▸ **Görev listesi**:
**A)** EnerjiSa işçileri haberinden "İşten atılan Enerji" ile başlayıp "önünde olacaklarını söyledi." ifadesine kadar süren bölümü olduğu gibi yazın.
**B)** EnerjiSa işçileri haberinde "DİSK'e bağlı Enerji Sen’e" diye başlayan paragrafı, temel bilgilerini koruyarak madde madde yeniden yazın.

▸ **Okuma parçası**:
____

İşten atılan Enerji Sen üyesi EnerjiSa İşçileri İkiz yürümek istedi. Enerji işçilerini polis engelledi. Polis saldırısına rağmen işçiler İkiz Kuleler önüne yürüyerek açıklamalarını gerçekleştirdi. İşçiler işlerini geri almak için 9 Mayıs'ta tekrar İkiz Kuleler önünde olacaklarını söyledi.
DİSK'e bağlı Enerji Sen’e üye oldukları için işten atılan EnerjiSa işçileri mücadeleye devam ediyor. Dört hafta boyunca Ankara'da Başkent Elektrik Genel Müdürlüğü önünde eylemlerine devam eden işçiler,Ankara’dan başlattıkları yürüyüşte bugün İstanbul’a ulaştı.
"İş, Ekmek Hakkımız İçin Yürüyoruz Alırlarsa Alsınlar"
"EnerjiSa - Başkent Elektrik işçileri işi, ekmeği ve hakları için mücadele ediyor" yazılı pankartla Levent’teki Sabancı Kuleleri önüne yürümek istedi. Fakat polis yürüyüşe izin verlimeyeceğini söyledi.
Enerji Sen Genel Başkanı Süleyman Keskin, dört hafta boyunca defalarca gözaltına alındıklarını, hak arama mücadelelerinin çeşitli bahanelerle engellenmek istendiğini belirtti.
Hiçbir engelin kendilerini durduramayacağını vurgulayan Keskin, "Defalarca gözaltına aldılar. Sendikamızın önlüklerini dahi parçalayarak aldılar. Tek yapmak istedikleri yürüttüğümüz haklı mücadelemizden geri döndürmeye çalışmak. Biz haklıyız, doğruyuz, meşruyuz. Bu yüzdendir ısrarımız ve inadımızdır. Biz iş, ekmek hakkımız için yürüyoruz gözaltına alırlarsa da alsınlar" dedi.

____

▸ **Veriler**:

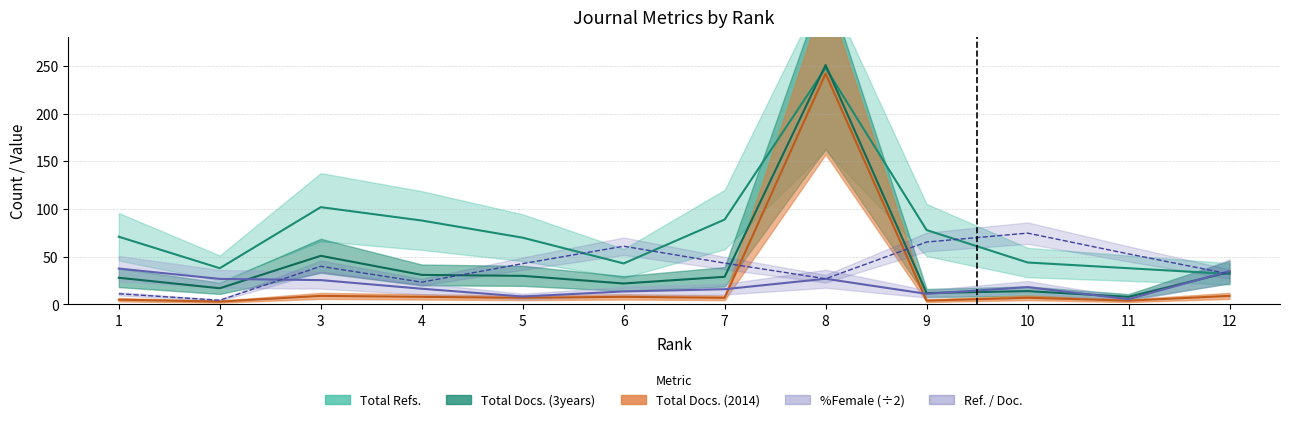

True or false: Total Docs. (3years) and Total Docs. (2014) intersect in this chart.

False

____

▸ **Sonuçlar**:
**A)**
İşten atılan Enerji Sen üyesi EnerjiSa İşçileri İkiz yürümek istedi. Enerji işçilerini polis engelledi. Polis saldırısına rağmen işçiler İkiz Kuleler önüne yürüyerek açıklamalarını gerçekleştirdi. İşçiler işlerini geri almak için 9 Mayıs'ta tekrar İkiz Kuleler önünde olacaklarını söyledi.

**B)**
- EnerjiSa işçileri, DİSK'e bağlı Enerji Sen'e üye oldukları için işten atıldı ve mücadelelerini sürdürüyor.
- İşçiler dört hafta boyunca Ankara'da Başkent Elektrik Genel Müdürlüğü önünde eylem yaptı.
- Ankara'dan başlattıkları yürüyüşle bugün İstanbul'a ulaştılar.